For me, probably less than 5% of interactions on PRs/issues/discussions are negative, but even that small amout sure does have a way of draining one's enthusiasm and motivation!


if you put angry/demanding vs supportive/helpful on a 0-10 scale, things hover in the 6-7 range typically. i think computer programming for whatever reason correlates a lot with a certain kind of impatience that we all have. I have gobs of it. We're all fighting it each day to not piss each other off because when youre in "flow" we all know how it is when whatever OSS project suddenly surprises you.

truth be told I spend my OSS maintenance day being more and more pissed off all day really and a lot of it comes from the desire to recognize when people are either subtly or not-so-subtly asking of you to make sacrifices for them. The person who didn't read the docs, the person who didn't read your "new issue" template asking them to please open a discussion since they likely didn't find a bug, to write clear self-contained demonstration code and to not assume your well defined and documented behavior is a "bug, let me know when this is fixed", the programmers who are asking you to upend your whole project for what they in a very dunning-kruger sense think is a good idea, these are all things that someone can respond to in a patient and friendly manner. Heck anyone that works in the service industry has to have an iron-clad patient and friendly manner with all forms of idiots and jerks, including when it's me. But for me personally, doing the open source thing, and also quite obviously for a lot of other folks doing it, man it's hard to keep the fireballs in check while at the same time giving each of these users a clue that there's something they could be doing to make life easier for the maintainers of the project that they are using for free.

rant over I guess!


> rant over I guess

Richly deserved, brother


> anyone that works in the service industry has to have an iron-clad patient and friendly manner with all forms of idiots and jerks

> giving each of these users a clue that there's something they could be doing to make life easier for the maintainers of the project that they are using for free.

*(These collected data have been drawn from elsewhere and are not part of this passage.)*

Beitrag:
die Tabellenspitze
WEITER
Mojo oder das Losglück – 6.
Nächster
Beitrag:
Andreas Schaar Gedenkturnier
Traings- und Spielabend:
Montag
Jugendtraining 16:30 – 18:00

The intersection of these two things is something I've been mulling over lately. In other words, how do we respond to the implicit proposition of "I'm going to pay you $0 and expect the effort and patience of a well-compensated service industry employee"? Putting in the mental energy to deescalate conflicts and be diplomatic with challenging personalities is something I'm willing and able to do... but not for a hobby/unpaid volunteer project!

But then there are many different types of people behind those interactions, including but not limited to:

* Someone who's genuinely a sociopath, or at best an entitled ne'er-do-well who just wants free labor

* Someone in full "socially inept engineer mode," with terse communication that comes across as curt or demanding via text, but are otherwise reasonable if you spend more time talking with them; in their own mind, they're probably just being "direct" or "efficient"

* Someone new to open source etiquette, who doesn't yet know what a good bug report or feature request looks like, but are willing to learn with a little guidance

Sometimes it's hard to tell the difference, and all of those cases can have the same effect of being rather draining, at least in the short term. Longer-term, I've had at least a few cases of someone who seemed like an entitled jerk at first blush, but turned out to be a valuable power user who stays engaged with the project and provides useful feedback. Of course power users come with their own challenges, like wanting to cram every feature under the sun into your project without appreciating the long-term maintenance costs. But at least they're more fun to work with!